Jurors unanimously rejected a Continental flight attendant's claims that the wife of evangelist Joel Osteen assaulted her in 2005.
Flight attendant Sharon Brown claimed Osteen attacked her before the start of a flight over a spill that was not cleaned up quickly.
Brown was seeking at least $405,000 damages and an apology. She claimed that she had suffered from hemorrhoids and anxiety because of the incident, and that her faith had been affected.
It took just over two hours of deliberation Thursday for the jurors to decide in favor of Victoria Osteen.
Rusty Hardin, Osteen's lawyer, called the case "silly" and an outright attempt to gain money.
"If you want to hold her responsible and not look to line your pockets and hit the lottery, then you go to law enforcement. She didn't do that," he said.

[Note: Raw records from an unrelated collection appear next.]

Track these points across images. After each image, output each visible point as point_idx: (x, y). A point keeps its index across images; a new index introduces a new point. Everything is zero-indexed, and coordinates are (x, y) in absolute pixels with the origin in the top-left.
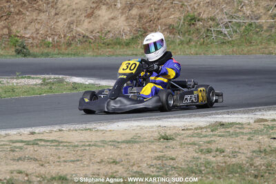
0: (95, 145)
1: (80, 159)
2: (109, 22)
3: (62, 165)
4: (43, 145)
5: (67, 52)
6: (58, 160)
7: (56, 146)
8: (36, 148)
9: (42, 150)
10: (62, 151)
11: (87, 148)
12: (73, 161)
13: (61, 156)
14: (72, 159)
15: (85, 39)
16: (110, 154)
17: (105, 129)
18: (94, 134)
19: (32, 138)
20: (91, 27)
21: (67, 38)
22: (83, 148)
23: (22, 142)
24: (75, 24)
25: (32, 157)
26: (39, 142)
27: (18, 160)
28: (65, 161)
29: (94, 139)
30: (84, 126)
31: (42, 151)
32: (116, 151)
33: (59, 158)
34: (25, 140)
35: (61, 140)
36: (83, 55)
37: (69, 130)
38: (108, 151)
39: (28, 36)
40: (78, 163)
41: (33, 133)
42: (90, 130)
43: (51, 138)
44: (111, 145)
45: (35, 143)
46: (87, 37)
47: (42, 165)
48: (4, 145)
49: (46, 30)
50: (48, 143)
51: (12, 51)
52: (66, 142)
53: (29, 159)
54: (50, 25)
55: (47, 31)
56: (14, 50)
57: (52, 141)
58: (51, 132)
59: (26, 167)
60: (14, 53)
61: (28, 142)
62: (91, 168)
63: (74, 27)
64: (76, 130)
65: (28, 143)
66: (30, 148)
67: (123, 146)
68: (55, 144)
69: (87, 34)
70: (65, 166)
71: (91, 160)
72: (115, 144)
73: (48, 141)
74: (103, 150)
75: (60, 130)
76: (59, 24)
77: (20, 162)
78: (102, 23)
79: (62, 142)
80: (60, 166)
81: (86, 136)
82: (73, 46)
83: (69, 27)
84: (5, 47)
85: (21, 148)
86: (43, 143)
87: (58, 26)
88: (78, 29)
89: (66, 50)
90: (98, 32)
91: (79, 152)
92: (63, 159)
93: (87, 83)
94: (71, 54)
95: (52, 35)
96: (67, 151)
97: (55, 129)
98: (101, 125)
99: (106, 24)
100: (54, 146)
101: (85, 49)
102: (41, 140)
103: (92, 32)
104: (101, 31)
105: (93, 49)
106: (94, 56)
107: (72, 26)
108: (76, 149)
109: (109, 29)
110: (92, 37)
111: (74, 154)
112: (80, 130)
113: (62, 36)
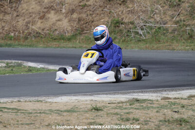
0: (44, 113)
1: (33, 122)
2: (56, 23)
3: (20, 127)
4: (6, 112)
5: (24, 44)
6: (17, 123)
7: (16, 112)
8: (1, 113)
9: (5, 115)
10: (20, 116)
11: (39, 115)
12: (28, 124)
13: (19, 120)
14: (28, 122)
15: (38, 35)
16: (56, 119)
17: (52, 101)
18: (44, 104)
20: (42, 26)
21: (25, 34)
22: (35, 115)
24: (31, 24)
26: (3, 110)
28: (22, 124)
29: (44, 109)
30: (36, 98)
32: (59, 118)
33: (18, 121)
35: (19, 108)
36: (36, 46)
37: (26, 101)
38: (54, 118)
40: (32, 125)
42: (41, 101)
43: (12, 107)
44: (56, 113)
46: (40, 33)
47: (5, 127)
49: (9, 27)
50: (10, 111)
52: (23, 110)
54: (12, 24)
55: (11, 28)
57: (13, 109)
58: (12, 102)
63: (30, 25)
64: (30, 101)
67: (65, 114)
69: (40, 31)
70: (22, 127)
71: (41, 123)
72: (59, 112)
73: (10, 109)
74: (50, 117)
75: (19, 101)
76: (19, 23)
78: (51, 23)
79: (20, 110)
80: (18, 127)
81: (38, 106)
82: (29, 40)
83: (27, 26)
86: (6, 110)
88: (33, 27)
89: (24, 42)
90: (48, 30)
91: (33, 118)
92: (21, 122)
93: (39, 67)
94: (28, 46)
95: (14, 31)
96: (24, 116)
97: (15, 101)
98: (49, 99)
99: (54, 24)
100: (14, 112)
101: (37, 42)
102: (5, 108)
103: (43, 30)
104: (50, 29)
105: (44, 42)
106: (44, 47)
107: (28, 24)
108: (31, 115)
109: (56, 28)
110: (43, 33)
111: (28, 119)
112: (33, 101)
113: (22, 32)
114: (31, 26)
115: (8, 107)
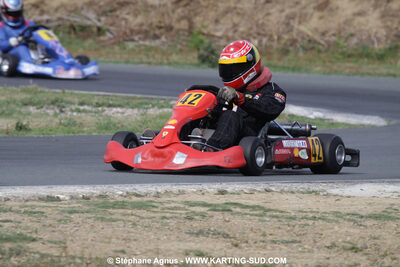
0: (323, 219)
1: (298, 239)
2: (353, 19)
3: (269, 248)
4: (238, 213)
5: (281, 64)
6: (262, 238)
7: (261, 216)
8: (228, 216)
9: (237, 221)
10: (269, 225)
11: (310, 222)
12: (286, 243)
13: (268, 232)
14: (285, 238)
15: (311, 45)
16: (347, 234)
17: (340, 193)
18: (322, 200)
19: (222, 200)
20: (322, 25)
21: (283, 42)
22: (302, 222)
23: (205, 205)
24: (297, 20)
25: (219, 230)
26: (232, 208)
27: (197, 234)
28: (274, 242)
29: (322, 210)
30: (306, 186)
31: (238, 223)
32: (357, 231)
33: (264, 235)
34: (210, 202)
35: (267, 206)
36: (307, 71)
37: (282, 192)
38: (343, 230)
39: (219, 34)
40: (295, 245)
41: (222, 192)
42: (316, 193)
43: (251, 203)
44: (349, 220)
45: (225, 209)
46: (315, 42)
47: (236, 246)
48: (176, 208)
49: (249, 26)
50: (247, 211)
51: (193, 57)
52: (276, 211)
53: (216, 234)
54: (256, 19)
55: (251, 29)
56: (196, 55)
57: (253, 208)
58: (252, 192)
59: (211, 246)
60: (196, 61)
61: (216, 205)
62: (316, 256)
63: (295, 24)
64: (293, 192)
65: (214, 208)
66: (218, 216)
67: (369, 223)
68: (257, 212)
69: (317, 37)
70: (273, 249)
71: (315, 242)
72: (356, 218)
73: (247, 207)
74: (336, 228)
75: (267, 191)
76: (272, 18)
77: (201, 238)
78: (342, 20)
79: (269, 210)
80: (265, 248)
81: (309, 203)
82: (291, 56)
83: (288, 24)
84: (181, 51)
85: (203, 215)
86: (238, 210)
87: (268, 20)
88: (302, 28)
89: (279, 60)
90: (334, 35)
91: (297, 229)
92: (270, 238)
93: (312, 117)
94: (288, 68)
95: (259, 34)
96: (278, 224)
97: (258, 189)
98: (332, 187)
99: (348, 22)
100: (256, 215)
101: (310, 61)
102: (236, 204)
103: (323, 34)
104: (340, 33)
105: (324, 62)
106: (324, 73)
107: (292, 22)
108: (293, 223)
109: (352, 31)
110: (323, 42)
111: (288, 231)
112: (298, 192)
113: (276, 37)
114: (296, 26)
115: (243, 202)
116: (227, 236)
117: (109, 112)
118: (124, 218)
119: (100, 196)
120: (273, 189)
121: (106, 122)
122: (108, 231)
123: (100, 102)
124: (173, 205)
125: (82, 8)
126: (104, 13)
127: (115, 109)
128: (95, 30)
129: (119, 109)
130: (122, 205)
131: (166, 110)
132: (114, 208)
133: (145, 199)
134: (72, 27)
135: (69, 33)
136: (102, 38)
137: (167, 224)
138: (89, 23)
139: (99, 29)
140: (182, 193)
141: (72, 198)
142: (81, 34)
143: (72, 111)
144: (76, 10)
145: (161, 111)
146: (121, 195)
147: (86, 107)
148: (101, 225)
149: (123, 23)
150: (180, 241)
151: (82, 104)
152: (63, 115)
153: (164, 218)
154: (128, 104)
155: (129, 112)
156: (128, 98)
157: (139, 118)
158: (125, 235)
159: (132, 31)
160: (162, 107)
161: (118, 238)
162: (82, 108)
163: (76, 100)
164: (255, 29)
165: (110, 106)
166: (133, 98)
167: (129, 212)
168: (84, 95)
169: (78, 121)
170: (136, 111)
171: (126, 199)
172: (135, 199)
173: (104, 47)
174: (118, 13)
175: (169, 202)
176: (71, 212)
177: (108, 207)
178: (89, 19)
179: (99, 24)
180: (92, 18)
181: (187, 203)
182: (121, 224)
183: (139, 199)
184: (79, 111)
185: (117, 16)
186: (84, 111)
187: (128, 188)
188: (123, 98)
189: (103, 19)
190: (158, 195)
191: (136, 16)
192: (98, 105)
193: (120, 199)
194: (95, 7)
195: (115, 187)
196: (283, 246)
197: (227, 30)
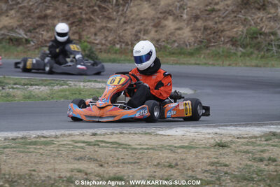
0: (153, 149)
1: (138, 161)
2: (174, 32)
3: (121, 166)
4: (103, 147)
6: (116, 161)
7: (116, 148)
8: (96, 148)
9: (101, 151)
10: (121, 153)
11: (146, 151)
12: (131, 163)
13: (120, 157)
14: (130, 161)
16: (167, 157)
17: (164, 134)
18: (153, 138)
19: (93, 139)
20: (157, 36)
22: (141, 151)
23: (84, 142)
24: (142, 33)
25: (92, 157)
26: (99, 143)
27: (78, 160)
28: (124, 163)
29: (153, 144)
30: (144, 130)
32: (172, 155)
33: (118, 159)
34: (86, 141)
35: (120, 142)
37: (130, 133)
38: (165, 155)
39: (97, 42)
40: (136, 164)
41: (94, 134)
42: (150, 134)
43: (111, 140)
44: (168, 149)
45: (96, 144)
47: (101, 166)
48: (69, 145)
49: (115, 36)
50: (108, 145)
52: (126, 145)
53: (90, 159)
54: (118, 33)
55: (115, 38)
57: (112, 143)
58: (112, 134)
59: (86, 166)
61: (90, 142)
62: (148, 170)
64: (136, 134)
65: (89, 143)
66: (89, 149)
67: (179, 151)
68: (115, 146)
70: (123, 167)
71: (148, 163)
72: (172, 149)
73: (108, 143)
74: (161, 154)
75: (121, 133)
76: (128, 33)
77: (81, 161)
78: (168, 32)
79: (122, 144)
80: (118, 166)
83: (136, 35)
85: (82, 148)
86: (104, 144)
87: (126, 34)
88: (145, 37)
90: (164, 41)
91: (137, 155)
92: (122, 160)
95: (120, 42)
96: (126, 153)
97: (116, 132)
98: (160, 130)
99: (172, 34)
100: (113, 147)
102: (102, 141)
103: (158, 41)
104: (167, 40)
107: (139, 34)
108: (136, 151)
109: (174, 39)
110: (157, 46)
111: (132, 157)
112: (139, 133)
113: (130, 43)
114: (142, 36)
116: (97, 160)
117: (31, 88)
118: (36, 151)
119: (22, 138)
120: (125, 132)
121: (29, 94)
122: (26, 159)
123: (26, 83)
124: (65, 143)
125: (16, 28)
126: (30, 31)
127: (34, 87)
128: (24, 40)
129: (37, 87)
130: (35, 143)
131: (64, 87)
132: (30, 145)
133: (49, 139)
134: (11, 40)
135: (9, 43)
136: (28, 45)
137: (61, 154)
138: (20, 36)
139: (26, 40)
140: (70, 135)
141: (5, 139)
142: (15, 43)
143: (9, 88)
144: (12, 29)
145: (61, 87)
146: (35, 137)
147: (17, 86)
148: (22, 155)
149: (40, 36)
150: (68, 163)
151: (15, 84)
152: (4, 91)
153: (59, 150)
154: (42, 84)
155: (43, 88)
156: (42, 80)
157: (48, 92)
158: (36, 161)
159: (45, 41)
160: (62, 85)
161: (31, 163)
162: (15, 86)
163: (12, 82)
164: (118, 38)
165: (31, 85)
166: (46, 80)
167: (39, 147)
168: (16, 79)
169: (12, 94)
170: (47, 87)
171: (38, 140)
172: (43, 139)
173: (29, 50)
174: (37, 30)
175: (62, 141)
176: (4, 148)
177: (27, 144)
178: (20, 34)
179: (26, 37)
180: (22, 34)
181: (73, 141)
182: (34, 154)
183: (45, 139)
184: (13, 88)
185: (37, 33)
186: (17, 88)
187: (39, 133)
188: (40, 80)
189: (28, 34)
190: (56, 137)
191: (48, 32)
192: (25, 85)
193: (34, 140)
194: (24, 27)
195: (31, 132)
196: (129, 165)
197: (102, 39)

Both Victoria Osteen and her husband testified that no attack took place. Several passengers, as well as the flight's pilot, also said during the trial that they never saw any such thing on the 2005 flight to Vail, Colo.
"The individual was not violent. They were not hit. They were not man-handled. Or, I would have called security," pilot William Burnett said Tuesday.
Laura Knoppe was sitting in first-class, closest to where Victoria Osteen and Brown were.
"There wasn't anything that occurred that she could be suing over," she said.
Brown's claims were tainted even further after Claudia Hall, a former colleague, testified on video tape that Brown falsely accused her of an assault in 1995.
On Wednesday, The Associated Press also reported that Brown had once described Joel Osteen's Lakewood Church as "a cult" and that Osteen was "the devil."
Brown said that she was "talking out of context" when she made the comments last year and that she'd never been to Osteen's church.
About 42,000 attend Osteen's church each Sunday.
The Osteens had paid a $3,000 fine the Federal Aviation Administration made against Victoria Osteen, saying they had just wanted to put the incident behind them.